At their fourth annual pre-Thanksgiving dance party at Boston's Royale, Madrid's much beloved DJ duo CHUS + CEBALLOS once again laid down their laws of rhythm and noise. The sound that they invented a decade ago -- "Iberican," they call it; a blend of Spanish dance pop and Nuyorican beats -- has shifted its levels. Then, the music was skittish and delicate and prettied with wind-like jet effects. Today they incorporate the massive low notes of techno. Yet their sound remains defiantly itself. Triumphantly, too.
No DJ this writer has seen recently, other than Victor Calderone, has managed, as strongly as Chus + Ceballos did in their Royale set, to make the muscle roar of techno go partners with the very different, girlier and more disco-influenced dance music that dominated house music before techno took over. And their two-hour Royale set bent techno's low notes to their own, Iberican songspeech more radically than Calderone's techno variations. They made techno surrender itself, like a guy losing an argument with his girlfriend.

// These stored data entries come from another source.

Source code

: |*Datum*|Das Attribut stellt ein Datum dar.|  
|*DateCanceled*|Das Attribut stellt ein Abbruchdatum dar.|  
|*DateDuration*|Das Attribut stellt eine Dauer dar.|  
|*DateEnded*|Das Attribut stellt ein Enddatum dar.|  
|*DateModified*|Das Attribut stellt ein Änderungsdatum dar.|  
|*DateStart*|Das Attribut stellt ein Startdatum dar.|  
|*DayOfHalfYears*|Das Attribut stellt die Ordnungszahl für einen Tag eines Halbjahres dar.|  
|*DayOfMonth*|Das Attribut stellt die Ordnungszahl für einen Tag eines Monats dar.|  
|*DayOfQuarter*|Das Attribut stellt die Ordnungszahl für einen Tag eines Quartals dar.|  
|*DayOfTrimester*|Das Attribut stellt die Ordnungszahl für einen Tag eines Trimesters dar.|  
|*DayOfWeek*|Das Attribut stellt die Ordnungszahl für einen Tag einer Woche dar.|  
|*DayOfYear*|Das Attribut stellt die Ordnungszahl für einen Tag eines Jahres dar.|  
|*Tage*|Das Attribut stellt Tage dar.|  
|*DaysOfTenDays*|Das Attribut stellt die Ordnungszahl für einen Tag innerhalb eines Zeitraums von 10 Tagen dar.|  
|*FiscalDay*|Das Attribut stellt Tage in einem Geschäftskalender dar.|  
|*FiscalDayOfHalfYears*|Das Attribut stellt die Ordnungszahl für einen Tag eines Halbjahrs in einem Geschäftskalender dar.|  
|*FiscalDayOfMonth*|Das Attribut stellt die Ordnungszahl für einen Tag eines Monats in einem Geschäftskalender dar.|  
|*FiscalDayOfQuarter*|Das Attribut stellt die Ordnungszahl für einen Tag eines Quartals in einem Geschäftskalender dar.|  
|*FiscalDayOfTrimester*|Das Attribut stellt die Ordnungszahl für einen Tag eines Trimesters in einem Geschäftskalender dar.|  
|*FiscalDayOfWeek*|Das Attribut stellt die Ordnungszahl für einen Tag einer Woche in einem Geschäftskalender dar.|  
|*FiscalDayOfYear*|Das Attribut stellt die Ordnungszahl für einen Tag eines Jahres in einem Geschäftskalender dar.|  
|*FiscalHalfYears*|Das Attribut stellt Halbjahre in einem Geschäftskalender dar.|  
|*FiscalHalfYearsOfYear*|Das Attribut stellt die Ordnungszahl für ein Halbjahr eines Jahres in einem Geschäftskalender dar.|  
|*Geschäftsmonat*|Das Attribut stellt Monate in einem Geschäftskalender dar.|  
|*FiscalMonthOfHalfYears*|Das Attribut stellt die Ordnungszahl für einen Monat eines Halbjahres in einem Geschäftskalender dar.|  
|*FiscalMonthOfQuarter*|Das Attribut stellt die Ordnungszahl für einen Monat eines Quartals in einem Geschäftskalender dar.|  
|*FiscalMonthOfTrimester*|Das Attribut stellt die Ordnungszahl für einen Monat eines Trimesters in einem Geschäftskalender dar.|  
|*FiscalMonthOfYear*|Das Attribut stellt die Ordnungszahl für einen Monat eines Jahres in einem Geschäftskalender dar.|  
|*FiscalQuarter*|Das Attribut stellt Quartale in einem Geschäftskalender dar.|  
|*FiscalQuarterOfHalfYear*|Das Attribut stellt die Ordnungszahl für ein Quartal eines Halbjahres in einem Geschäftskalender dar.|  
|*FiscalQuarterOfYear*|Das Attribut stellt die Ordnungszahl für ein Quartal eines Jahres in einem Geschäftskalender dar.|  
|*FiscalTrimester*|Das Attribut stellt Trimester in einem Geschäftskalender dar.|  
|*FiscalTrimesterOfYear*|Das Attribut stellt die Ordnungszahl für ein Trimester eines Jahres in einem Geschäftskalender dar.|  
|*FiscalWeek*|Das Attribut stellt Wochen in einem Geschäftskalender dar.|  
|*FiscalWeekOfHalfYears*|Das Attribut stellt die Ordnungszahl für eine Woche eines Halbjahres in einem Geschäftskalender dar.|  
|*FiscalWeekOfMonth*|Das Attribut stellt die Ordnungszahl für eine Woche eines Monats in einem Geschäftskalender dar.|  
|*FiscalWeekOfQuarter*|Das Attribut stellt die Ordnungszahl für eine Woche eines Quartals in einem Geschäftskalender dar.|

Chanting girls, singing girls, sighing and tweety-birding topped the duo's techno; and it was the voices, not the low notes, that made the Royale crowd -- at least 800 strong -- dance its collective ass off. Stories there were plenty of -- even pop-dance stories -- including the duo's remix of Christina Aguilera's "Not Myself Tonight" and Made By Monkey's "I Think of You." Never had this writer heard a Chus + Ceballos set so lush with vocals. Tooled in, sampled, echo-blended, even featured as diva song. Voices piqued by percussion -- a percussionist joined them on stage -- put the sound and softness of skirt, heels, and lipstick out in front of everything low noted and rumbling.
Playing "Lost In Music," their Number One download at Beatport, a track that highlights many types of dance floor talk (including the softie-guy voice of Cevin Fisher, a DJ even more veteran than they), Chus + Ceballos simply could do no wrong. They extended the track, blended it into similar recent work (including Chus's "Estela" and his remix of Marco Poggioli's "Iris"), soared to Madonna's "Deeper and Deeper;" chanted "don't be shy" ... "there's fucking" ... "work your body to the beat" and "yes, you've got it" ... and, most ecstatic of all, "music makes you lose control...”
Chus + Ceballos weren't just DJs improvising a set. They directed the action almost as a square dance emcee calls out a square dance. And they mixed intensely, using two Mac Books and mixboards alongside Royale's four CD-player and mixboard sound system. At times Chus Esteban -- perhaps the deftest and most eloquent mix maker in house music today -- mixed on two mixboards at the same time, tweaking tones, editing passages, and imposing fade knob sound drops and silencing as drastically as the music called for change-ups. Chus has no fear when it's time to break the beat. At one point he quick cut his beat onto Jaydee's iconic 1992 hit "Plastic Dreams," a synth poem much closer to Yello's 1979 Eurodance hit "Bostich" than to anything Iberican. But Chus's cut proved just an excerpt, a kind of DJ joke: because after about 15 seconds Jaydee was shoved aside as Iberican sounds barged back in.
In no way should praise for Chus slight the important role that Pablo Ceballos delivered at Royale. While Chus mixed, Ceballos cued up a next track at just the right spot for Chus to jump onto it. Early in the set, it was Chus doing the cueing and Ceballos doing the mixing. Ceballos in fact set the rhythmic table and topside noise-making that gave shape to every girlish inspiration that Chus later grafted to thrill onto Ceballos's plant.
Such was the duo's main set. But there was more surprise in store. About 15 minutes before closing, they ended the set and, after a silence, began an entirely different shape. Out from the speakers came a potpourri of sounds -- 1980s Eurobeat, echoes of green Velvet's "Answering Machine," drum rolls, and Ya Kid K (remember her "Pump Up the Jam?") talking "Let's get this party started" -- one had to smile, as the party was about to end. Drum rolls led to streaky noises, more drums, percussion, all of it free-forming and re-forming, a kind of grand finale fireworks.
Here was a sculptured cheer that every dancer on the Royale floor raised hands to. Gals twirled; guys chased. As the fella standing next to me put it, "a shame we have to wait a full year to get this!"
Boston's own DJ Deka played a two-hour opening set that could certainly have stood as the main performance in any Boston dance club. Deka has sometimes tended to over-play, to show off his mixing and sequencing chops. Not this time. His sound was a simple low growl, half gym-bulge techno and half the softer but equally low rumble of house music, taken at house music's emblematic 126 BPM -- funky but happy as well. It was a set both sexy and suave and one of the most effective of the many, many Deka performances this writer has attended.